Q: Were you trying to send a particular message with Copper Gone? Or would you consider it more autobiographical?

A: No particular message. Several general messages. A few on-the-nose messages as well, just to make sure people pay attention. And, yes, autobiographical in many ways. Sorry I'm not answering you with specifics, but I don't think this really requires a specific answer. I express myself in my own unique way on this album. Different people will derive different messages.

Q: What’s your favorite track...why?

A: I have many favorites. It depends on the day and the mood. We just played our 17th show on this tour and I must say that I never get tired of performing Dead Man's Float. I enjoy the builds and the fall outs along with the vocal accompaniment I get from Lord Grunge and B. Dolan on stage. I'm not sure the crowd knows what's going on with that song, but it feels like they're with me the whole way through.

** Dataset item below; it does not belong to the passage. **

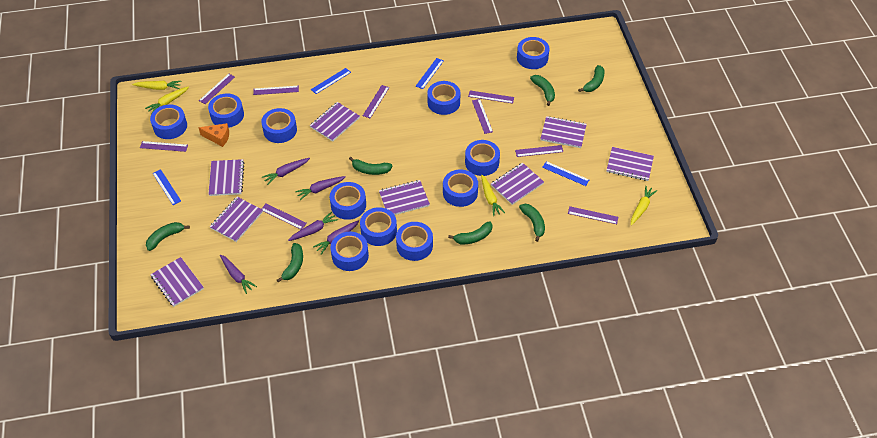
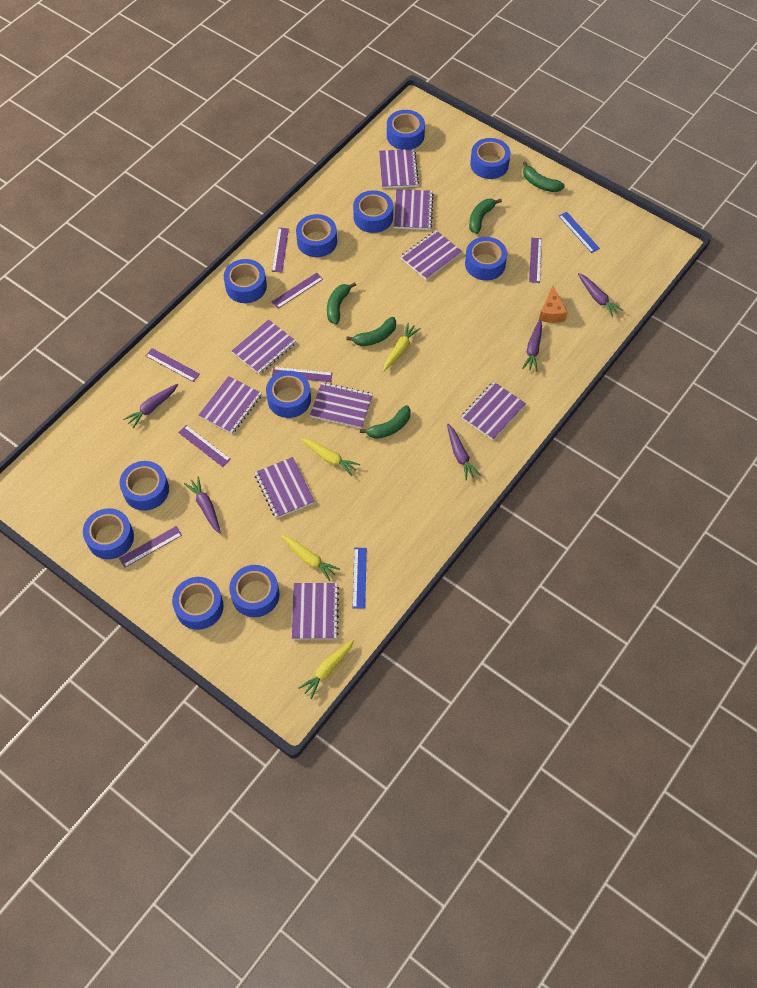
blue ruler: [152,169,181,205] [311,68,351,94] [416,58,444,89] [542,161,589,186] = 4 -> [353,548,367,609] [559,212,600,253] = 2
green banana: [146,222,190,251] [277,243,303,282] [349,157,393,175] [448,221,493,244] [519,204,545,242] [530,75,555,106] [578,65,605,92] = 7 -> [327,282,356,324] [346,317,396,346] [360,405,411,439] [469,199,502,234] [523,161,565,192] = 5
purple notebook: [150,257,204,307] [208,159,244,196] [210,197,263,242] [310,102,360,142] [379,180,430,215] [491,163,544,205] [540,116,587,148] [606,147,654,181] = 8 -> [199,376,262,434] [232,319,296,374] [254,457,315,518] [292,583,339,639] [310,382,373,429] [379,149,419,188] [394,189,434,230] [400,230,462,280] [461,382,526,440] = 9
purple ruler: [140,141,188,152] [199,74,235,104] [253,86,299,95] [261,204,307,229] [363,85,389,118] [468,91,514,104] [472,99,493,134] [515,145,563,157] [568,206,618,224] = 9 -> [119,526,182,568] [146,348,200,382] [178,425,231,467] [272,228,289,272] [272,273,323,308] [272,367,333,382] [529,238,542,283] = 7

Q: Has any artist influenced you especially on this project? I caught that Nas lyric at the end of the album.

A: No, not really. I reference many artists throughout the album. Glad you caught head nod to Illmatic. One of my favorite references is the line I use in Grace when I say, "This is not a love ballad." It's reference to a Poor Righteous Teacher's song. I've been meaning to use it for ages and I finally got the opportunity to make a sneaky chorus out of it.

Q: What can fans anticipate for your homecoming on July 4?

A: These shows have been absolutely insane. The last show is going to be emotional as all hell. I know that right now. As much as I'm excited to be back home, I'm not so sure I want to end this particular run. But, yeah, people can expect pure fucking insanity on stage and a finely tuned performance. We're leaving it all out on the stage that night. If people leave that show feeling like it wasn't the best show they've seen in recent years I'd be surprised. This will be one for the books. No doubt. Medical ones especially.